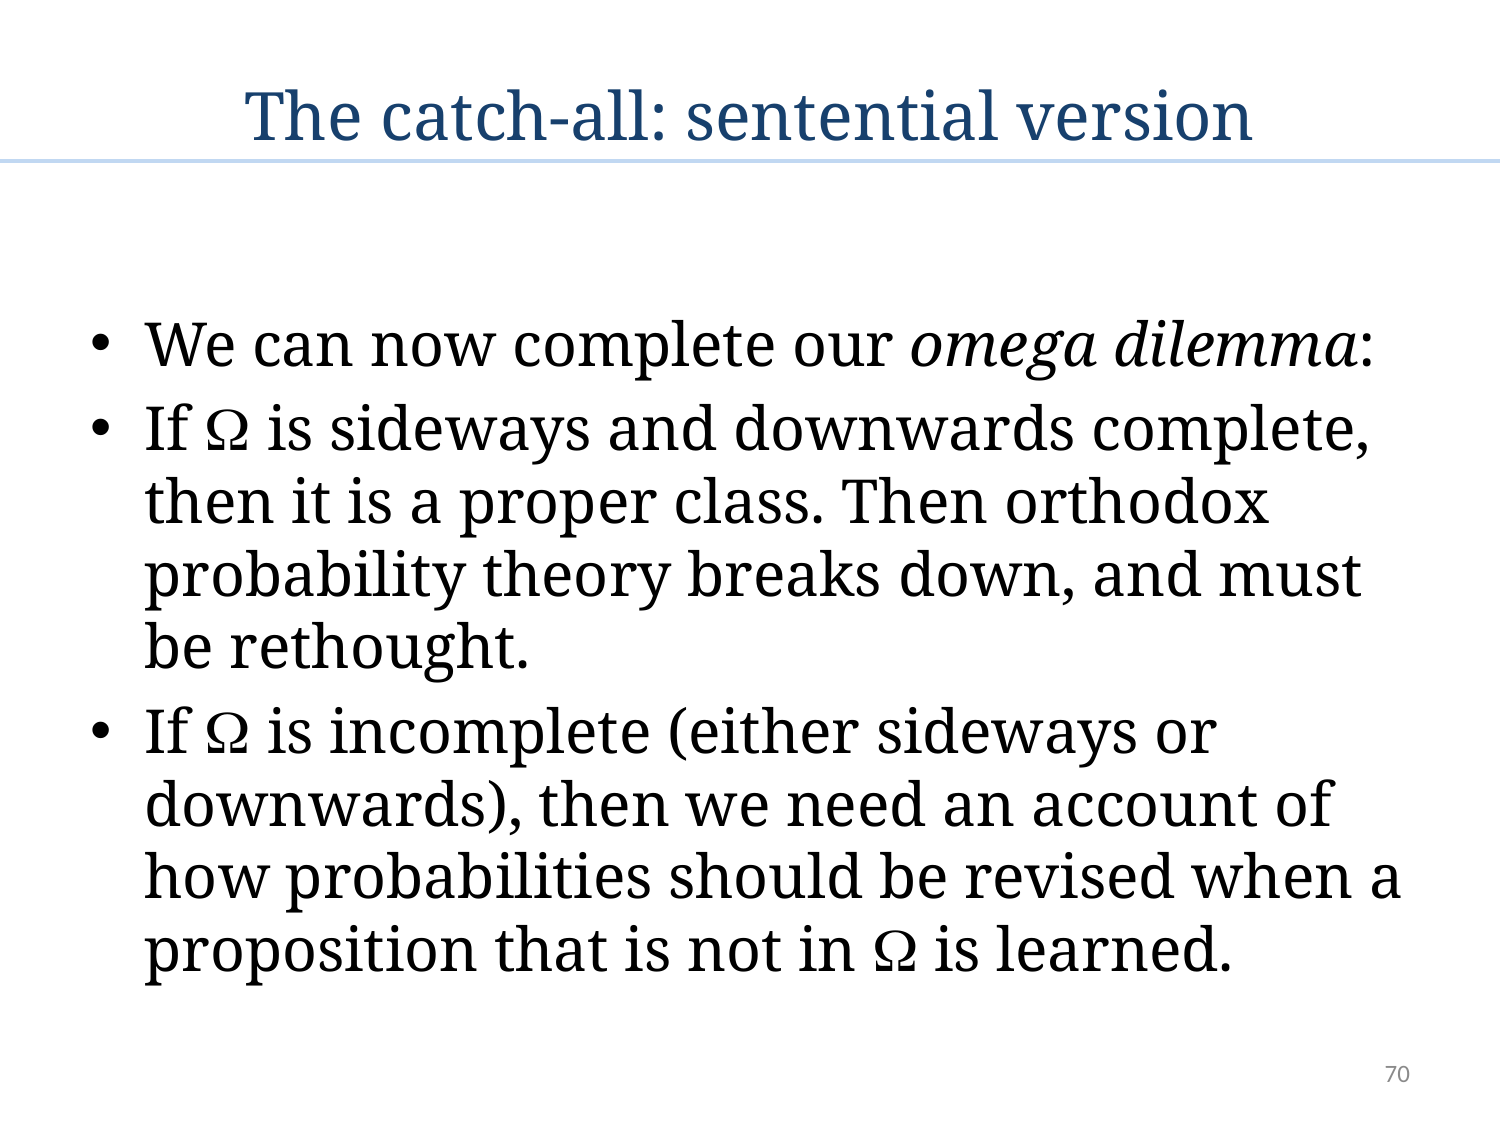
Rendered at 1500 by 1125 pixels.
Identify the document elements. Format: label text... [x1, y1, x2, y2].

title The catch-all: sentential version [75, 45, 1425, 161]
slide_number 70 [1074, 1042, 1425, 1103]
list We can now complete our omega dilemma: If  is sideways and downwards complete, then it is a proper class. Then orthodox probability theory breaks down, and must be rethought. If  is incomplete (either sideways or downwards), then we need an account of how probabilities should be revised when a proposition that is not in  is learned. [75, 208, 1425, 1005]
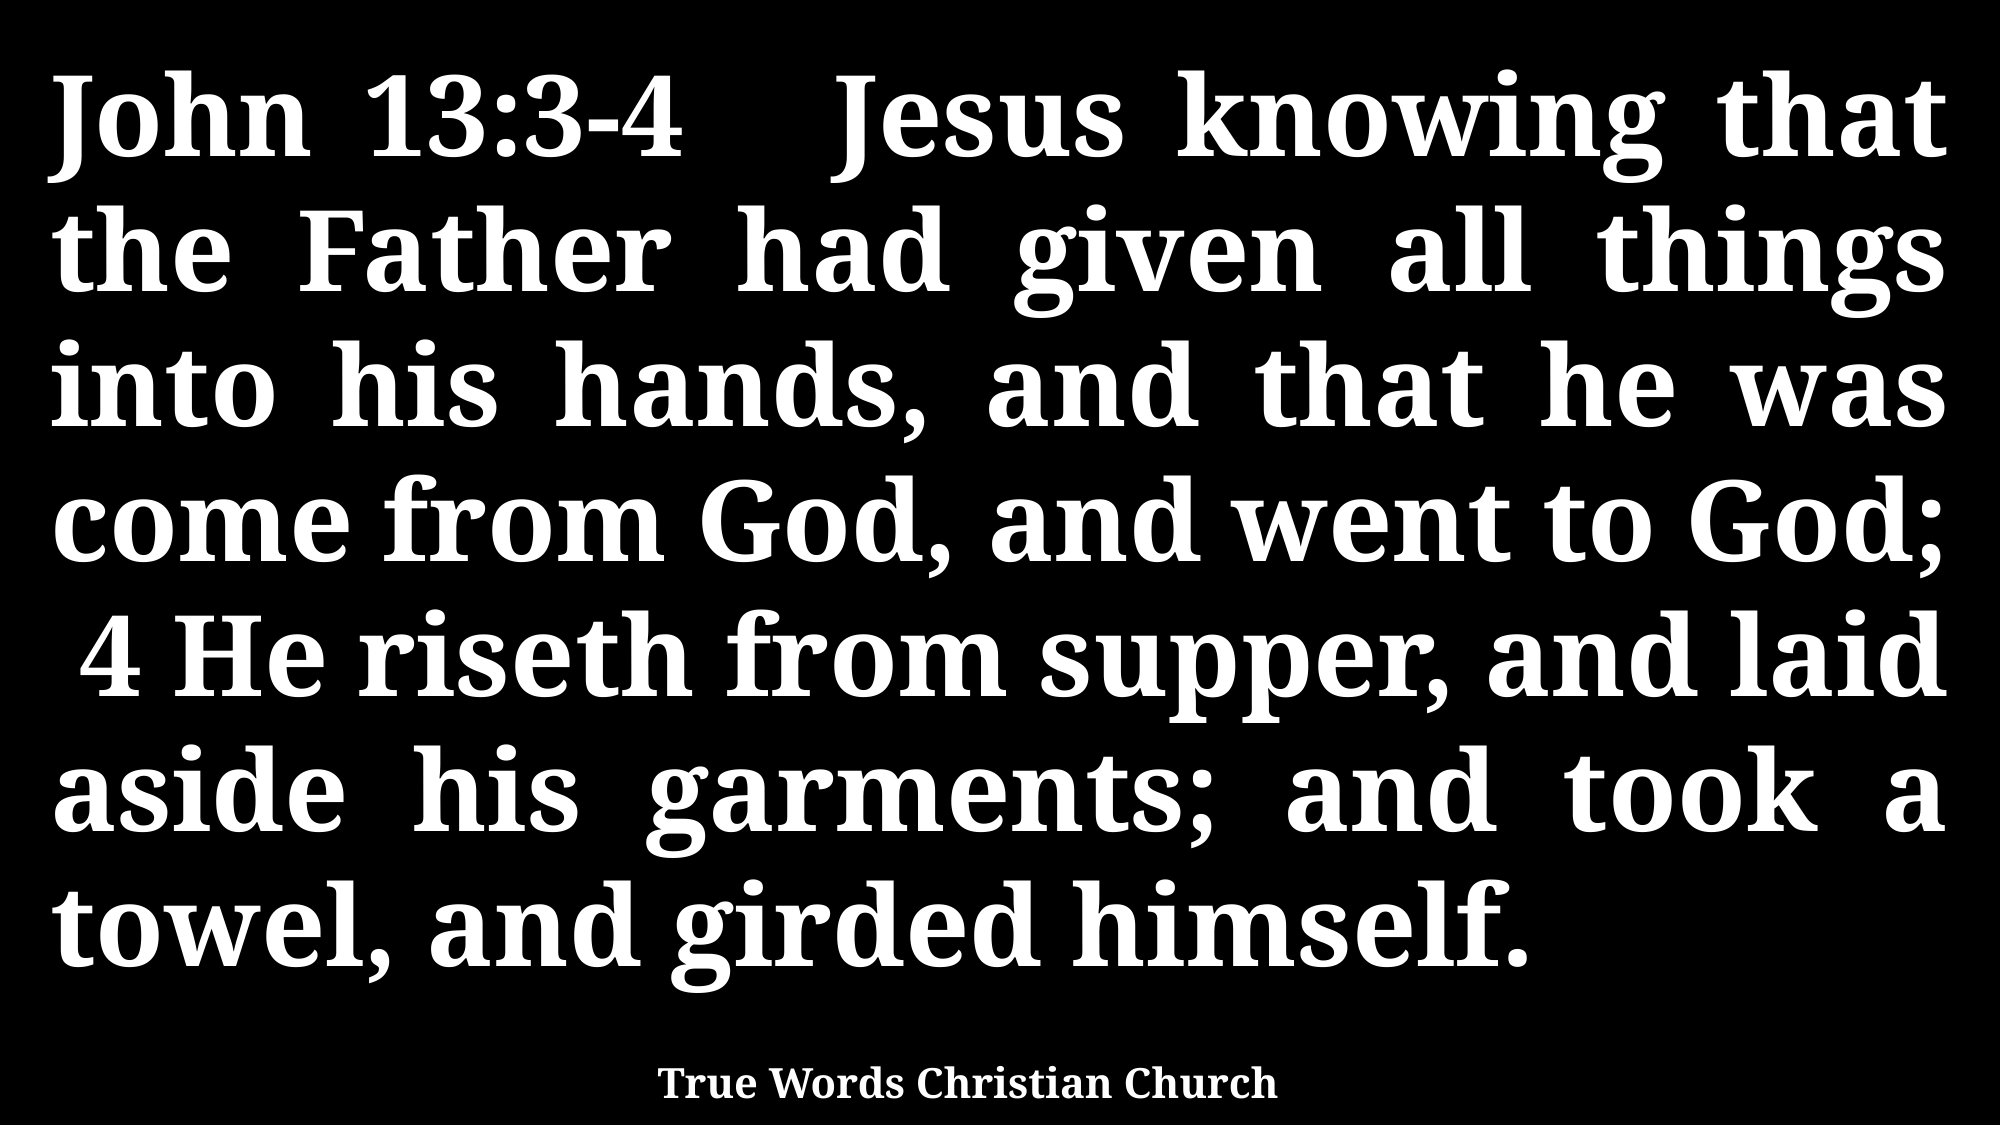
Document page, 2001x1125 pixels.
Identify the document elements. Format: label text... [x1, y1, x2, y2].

text_box John 13:3-4 Jesus knowing that the Father had given all things into his hands, and that he was come from God, and went to God; 4 He riseth from supper, and laid aside his garments; and took a towel, and girded himself. [35, 36, 1965, 997]
text_box True Words Christian Church [642, 1049, 1294, 1114]
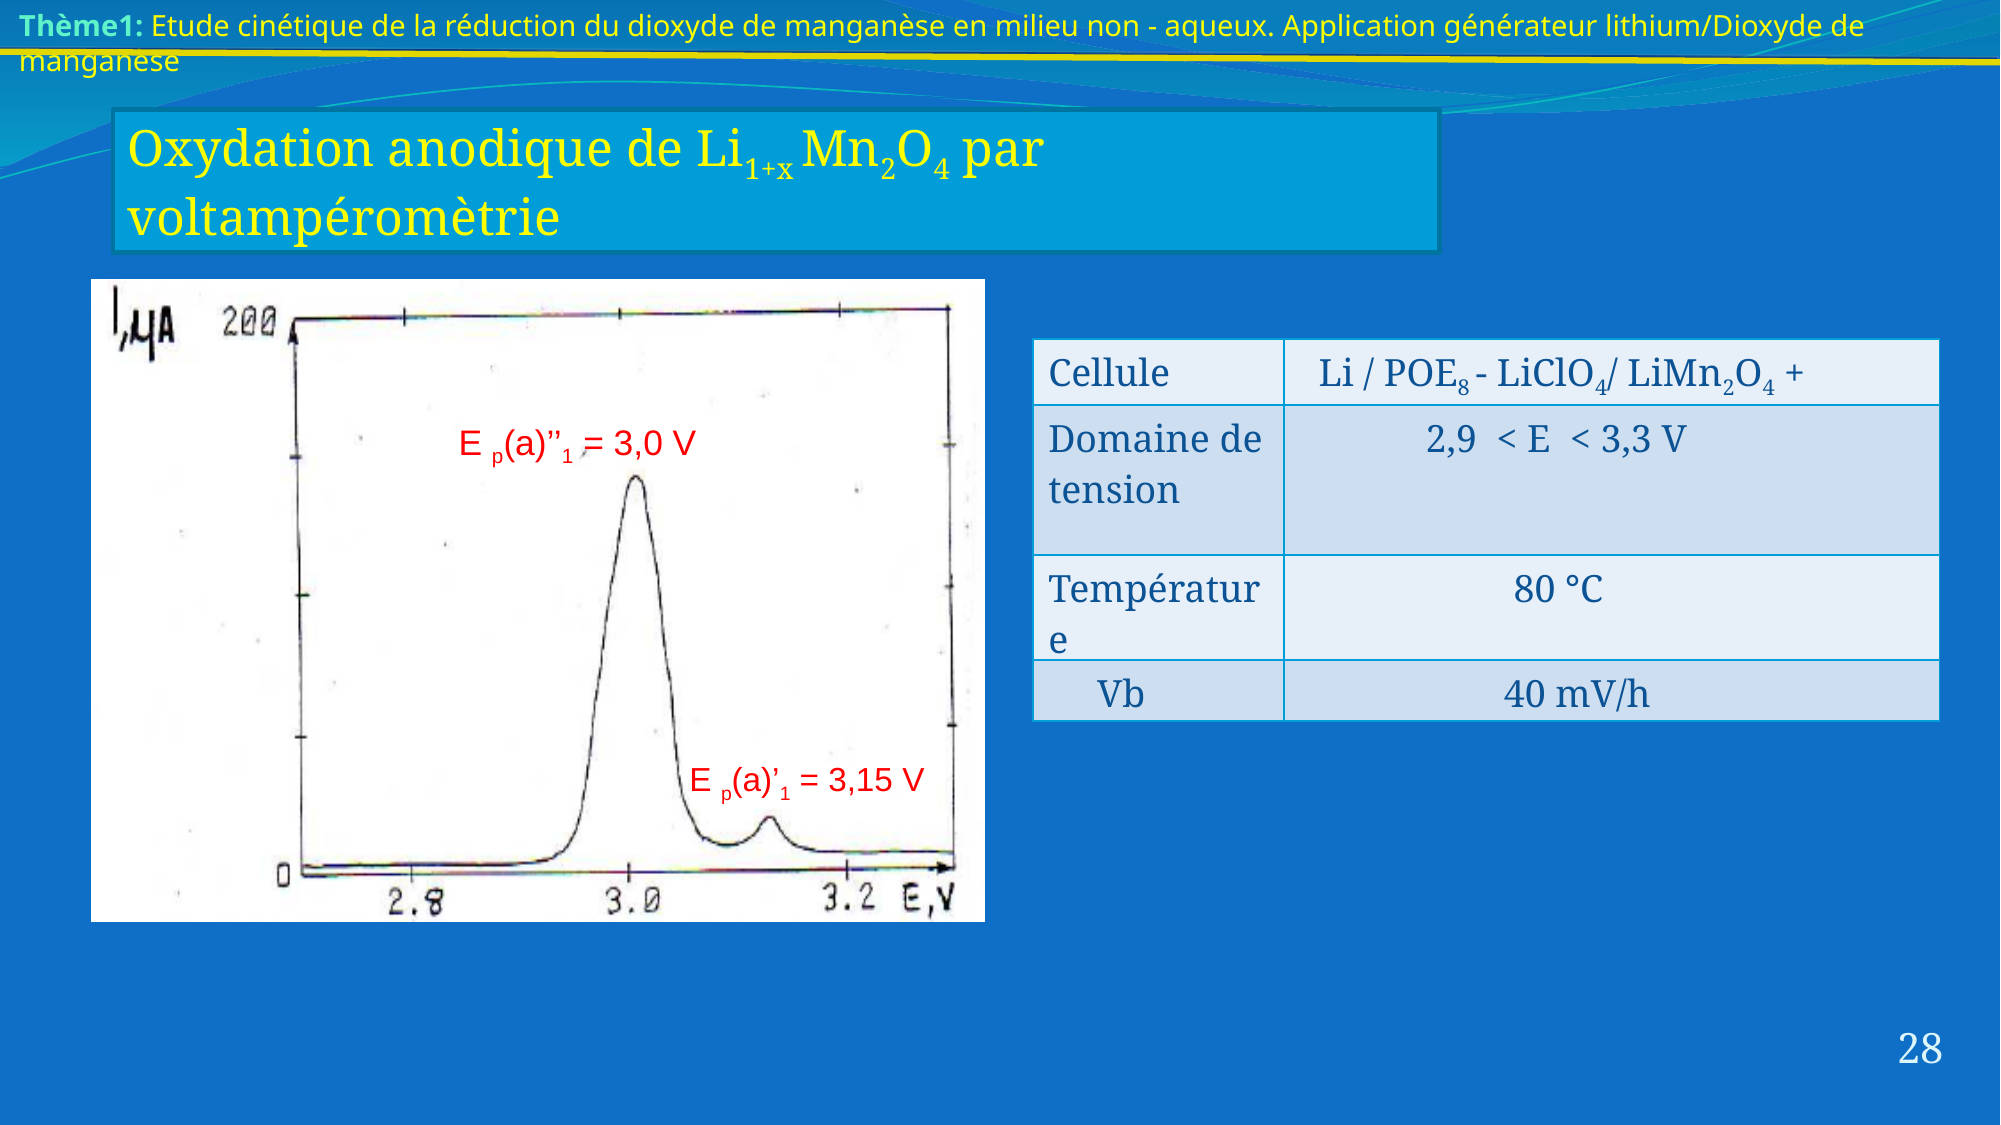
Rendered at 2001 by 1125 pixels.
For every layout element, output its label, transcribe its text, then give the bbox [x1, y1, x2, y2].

# # #

Task item. Lines from the one holding "Rendered at 2001 by 1125 pixels." through the end of the material above should be output exactly, and all others skipped.

Your response.
Rendered at 2001 by 1125 pixels.
For every layout element, output its label, transcribe its text, then give the bbox [x1, y1, x2, y2].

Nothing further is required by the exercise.